La première, intitulée WormGPT, a été découverte par les experts de la société SlashNext, spécialisée dans la rédaction de campagnes de phishing sophistiquées appelées Business Email Compromised (BEC). Ce modèle n’utilise pas la technologie d’OpenAI mais une technologie open source appelée GPT-J. Comme le rapporte Daniel Kelley de la société SlashNext : « WormGPT aurait été formée en utilisant une multitude de sources de données, avec un accent particulier sur les données relatives aux logiciels malveillants. » Si pour le moment cette IA ne semble être utilisée que pour la rédaction de campagnes de phishing, son utilisation pourrait évoluer dans un futur proche.
La seconde intelligence appelée FraudGPT est apparue deux semaines après WormGPT sur les forums cybercriminels. Si WormGPT semble s’orienter sur la rédaction d’articles de phishing, FraudGPT propose au travers d’un abonnement de $200 par mois ou $1700 à l’année de rédiger des e-mails de phishing avancés ou de générer du code malveillant à la demande. Pour l’expert ayant découvert ce service, Rakesh Krishnan, chercheur en cybersécurité : « FraudGPT peut faciliter l'écriture de codes malveillants, la création de logiciels malveillants indétectables, la création d'outils de compromission et l'identification de fuites et de vulnérabilités. ». À l’heure actuelle, 3 000 ventes de ce service auraient été confirmées. De quoi permettre aux acteurs n’ayant pas de compétences techniques de pouvoir passer à l’action.

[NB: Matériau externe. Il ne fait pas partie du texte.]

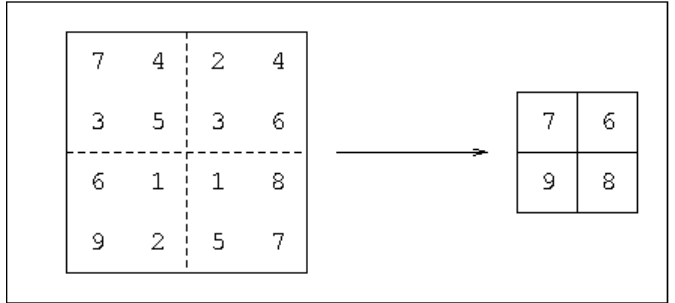
Figure 2. The max-pooling operator applied to a 4 × 4 matrix with four non-overlapping regions of size 2 ×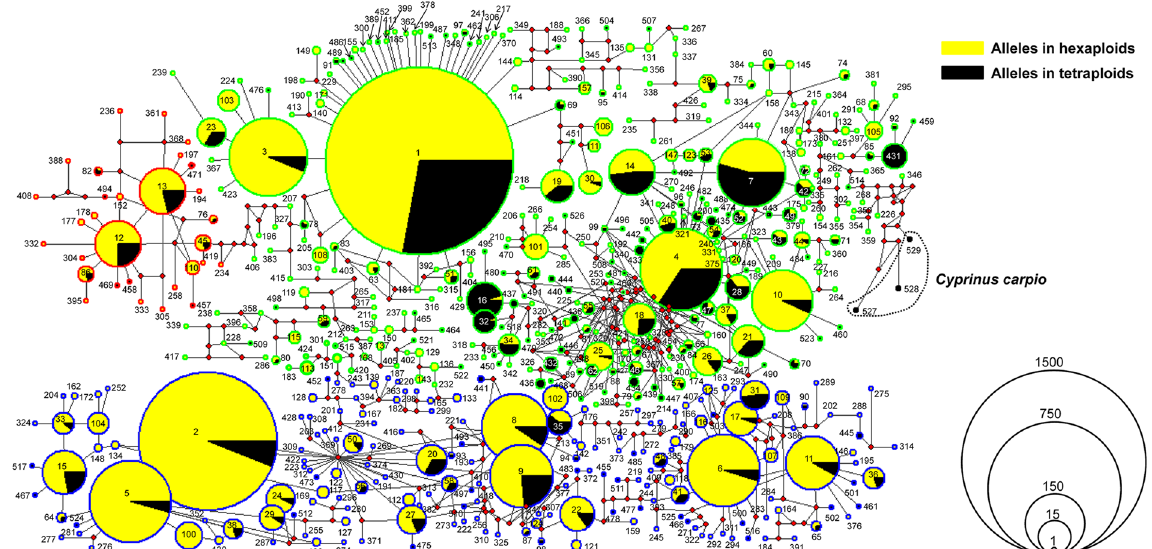
Figure 5. Median-joining network of 526 tf alleles identified from Carassius species complex. Three tf alleles from Cyprinus carpio are used as outgroup. Circles represent different alleles and their corresponding occurrence frequency in all sampled populations. Lineage A, B and C are exhibited in red, green and blue of border colors respectively, which also stand for phylogroups A, B and C in Fig. S2. Yellow and black colors inside the circle show the percentage of hexaploid and tetraploid respectively. Allele codes are denoted inside or beside the circles. Solid red spots represent un-sampled or predicted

Les malwares polymorphes générés par IA représentent une menace majeure pour la sécurité informatique des entreprises. L’émergence de modèles entraînés à la génération d’actes malveillants devrait se poursuivre et s’accélérer dans les prochains mois et les prochaines années. Pour y faire face, les entreprises doivent plus que jamais adopter une politique de sécurité stricte tout en sensibilisant les collaborateurs à ces nouvelles menaces.